Como nos ensina Emmanuel, o egoísmo é o mais implacável de nossos inimigos internos, porque nos tolhe a visão espiritual, impedindo vejamos as necessidades dos que mais precisam de ajuda. Se assim é na condição individual, o que dizer do egoísmo de grupos organizados, que chamamos de interesses corporativos? E ainda mais, se essas corporações forem de agentes públicos com poderes de decisão de impacto mais amplo? É o que aconteceu com a decisão do Supremo Tribunal Federal de incluir na previsão orçamentária para o próximo ano um aumento de 16,38% para seus próprios ministros. Seria justo e não egoísta se a sua pretensão não viesse em prejuízo da maior parte da população, a quem não há apenas salário defasado, mas nenhum salário, num quadro já quase dantesco de sofrimento. Somente uma visão tolhida pelo egoísmo poderia permitir que pessoas com os mais altos salários e benefícios do cargo, pagos em dia com o dinheiro recolhido do povo, pudessem ignorar o estado lastimável da população brasileira, com mais de 63 milhões de inadimplentes, a maioria em despesas de subsistência.
A mídia tem esmiuçado as gravíssimas consequências que essa pretensão terá se for aprovada. Para este ano se prevê um déficit de mais de R$ 150 bilhões. Para socorrer os estados endividados com a União haverá um rombo de R$ 90 bilhões nos próximos três anos, o que indica uma situação dificílima para o próximo governo. Talvez, por mais que venha a fazer, não conseguirá zerar o déficit e não terá recursos suficientes para os investimentos, sem os quais o país não sairá da crise. Tudo isso porque os salários dos ministros do STF servem de parâmetro para salários e subsídios de todos que recebem dos cofres públicos nas três esferas do poder. E aqui no Brasil criou-se o costume de todos quererem receber sempre pelo máximo. Quem está abaixo do teto quer que ele aumente para também ter aumento. Quem está escalonado em 75% quer manter o mesmo padrão se o teto subir. Assim, todos ficam torcendo para que a medida seja aprovada e prefeituras, estados e a União serão levados pelo tsunami.
O "egoísmo converte o interesse individual em princípio diretor de conduta", diz o dicionário Michaelis. É a força implacável que levou os ministros a tomarem essa atitude oportunista, aproveitando a fragilidade do governo e a condição de muitos parlamentares que pretendem se reeleger tendo que prestar contas à Justiça, portanto, com medo de desagradar seus representantes. Viram aí uma oportunidade de aprovação que obscureceu a vista para os índices representados pelo fatídico treze - 13 milhões de desempregados e 13 milhões de crianças e adolescentes abaixo da linha de pobreza, conforme relatório da Unicef. Não viram mais nada, além da oportunidade de melhorar a sua situação pessoal, Às favas a solidariedade ou como disse o Zarcilo: "Meu pirão primeiro". Um dos ministros disse que a medida não afetaria o orçamento e que a Justiça tinha obtido a devolução de um bilhão para a Petrobras. Não é ignorância, porque ele bem sabia o que estava dizendo, era desprezo por nós, considerando que qualquer batatada serviria para nos convencer.

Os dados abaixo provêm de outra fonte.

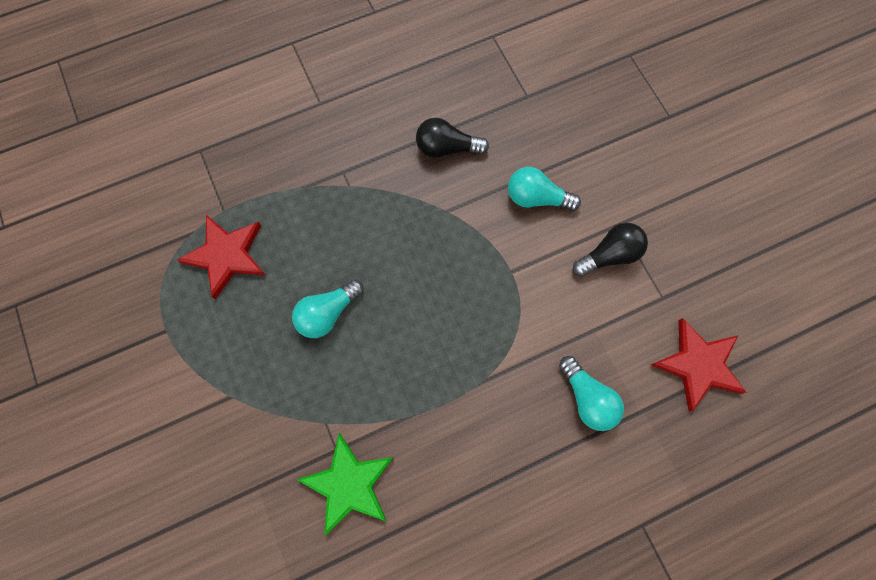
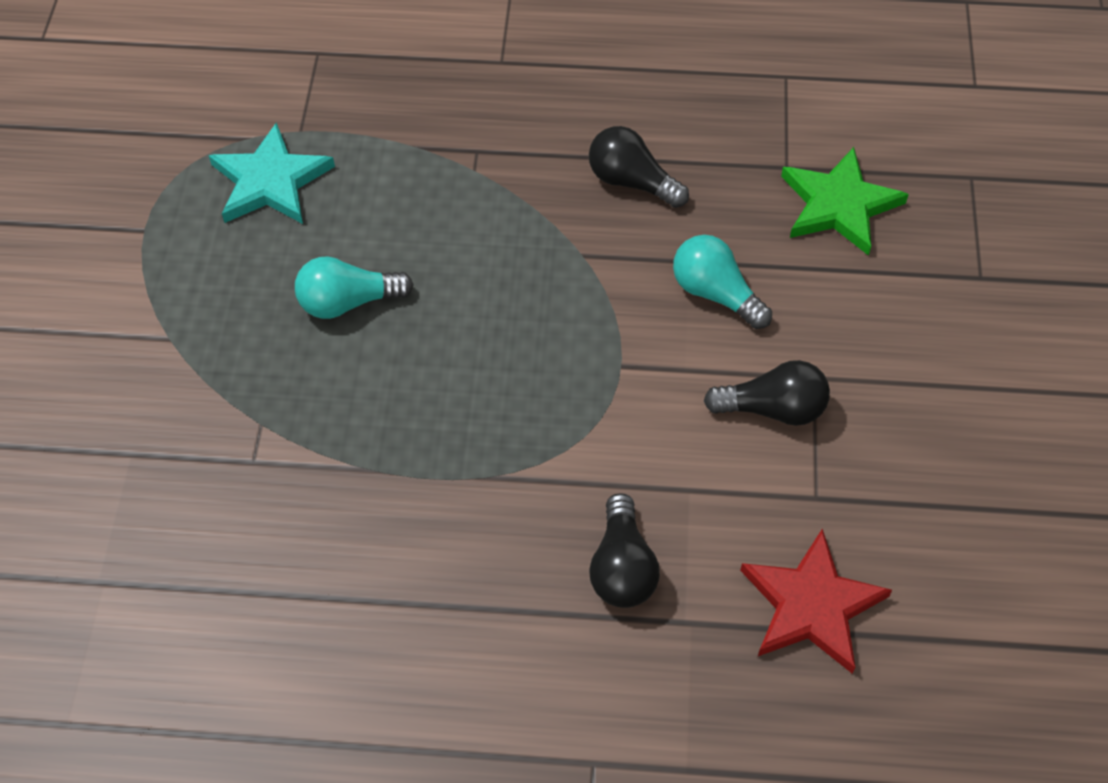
camera: 30 degrees right, 15 degrees down
(226, 255) = (270, 181): red star -> turquoise star
(349, 484) = (242, 507): green star -> green star (839, 205)
(587, 398) = (622, 567): turquoise light bulb -> black light bulb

Os ministros que aprovaram a inclusão do aumento de seus salários no orçamento federal pensaram só em si, desdenhando de tudo que está à sua volta, como se fossem superiores a seus concidadãos. Esqueceram que são servidores públicos, pagos com o dinheiro recolhido aos cofres públicos pela população, para servi-la e não para serem beneficiados.. As prerrogativas e privilégios que os distinguem dos demais servidores são do cargo e não pessoais. Só perduram enquanto estiverem investidos nele.
Também não é o cargo que dá dignidade à pessoa, mas o contrário é a pessoa que o dignifica, pela sua grandeza. E enquanto a solidariedade é um dos atributos da grandeza o egoísmo é da pequenez. Uma atitude como essa sai do restrito âmbito individual do egoísmo para a irresponsabilidade social. Este é um julgamento muito forte, mas não poderia ser diferente, levando em consideração as condições de dificuldade da população brasileira.
Não era a hora de querer criar mais dificuldade.
O autor é ex-presidente da Ordem dos Velhos Jornalistas de Bauru.